● Reading passage
Thank you very much, Andreas. And sorry for the technical issues. I hope you could all follow the speech, and we are back online for the Q&A. Thanks for the 3 questions, Andreas. I suggest that Maike starts with the CapEx question. We then do the question on PA12 and competition and last question on Animal Nutrition and the development in Health & Care Solutions.
All right. Let's do that. Now starting with CapEx. Andreas, you're absolutely right that we have been extremely diligent on -- in 2022, 2023 with our investments. And the efficient CapEx allocation is, of course, one of our absolute focus areas. In 2024, we will keep on a very, very strong focus on investments on defined investments. So going forward, we understand that the long-term sustainable CapEx level will be around EUR 850 million. However, I don't see that coming in 2024. Just to -- on a side note, even though you have not asked that, but this is of importance for us that the next-generation technology CapEx is still in our 2023 and also will be in our 2024 CapEx included, so we had initially guided for EUR 75 million in 2023. That has been, of course, a bit reduced, but it is for us important that we focus on this area as well.

● Exercise requirements
Copy the call transcript from the words "Thank you very" through "Health & Care Solutions.", putting "connection problems" in place of "technical issues". Answer using only the call transcript.

● Extracted records
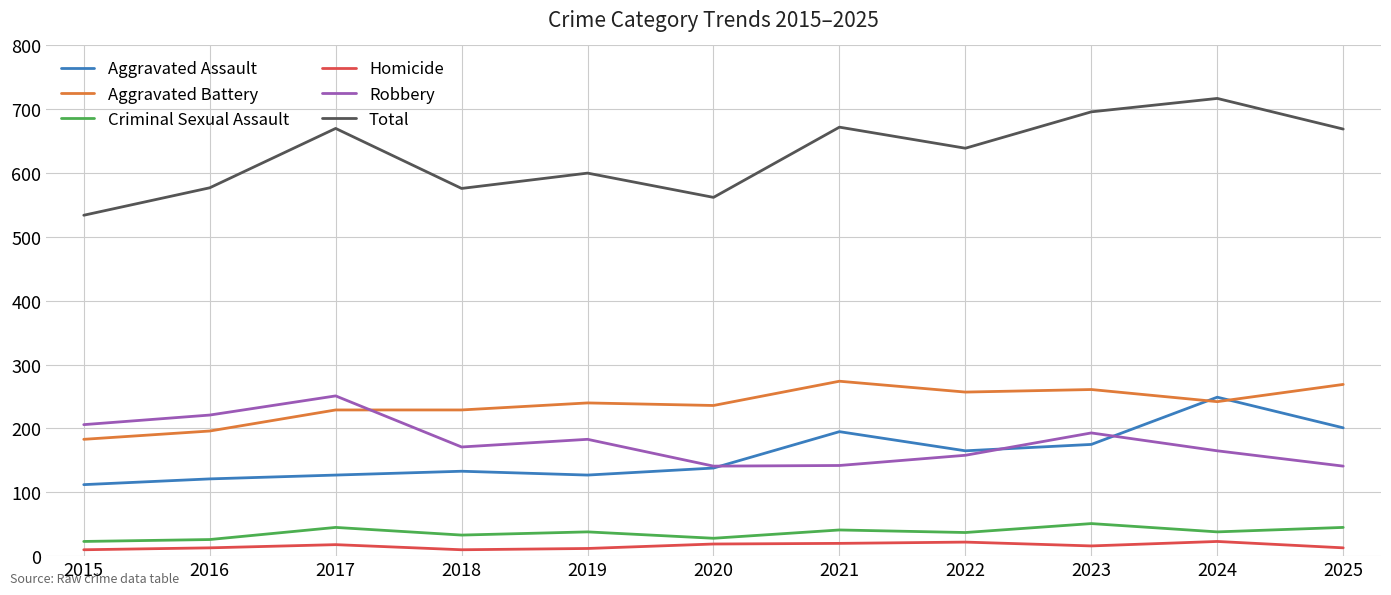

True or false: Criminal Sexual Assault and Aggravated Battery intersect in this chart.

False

--

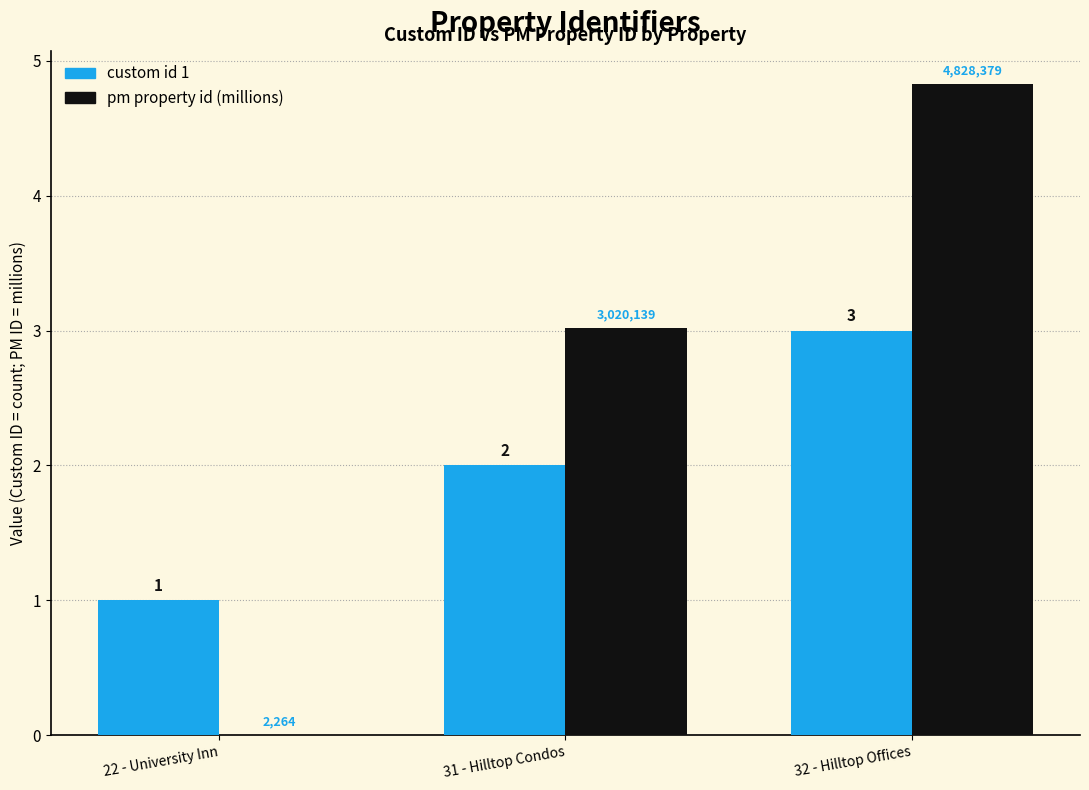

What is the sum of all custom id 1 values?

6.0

● Answer space
Thank you very much, Andreas. And sorry for the connection problems. I hope you could all follow the speech, and we are back online for the Q&A. Thanks for the 3 questions, Andreas. I suggest that Maike starts with the CapEx question. We then do the question on PA12 and competition and last question on Animal Nutrition and the development in Health & Care Solutions.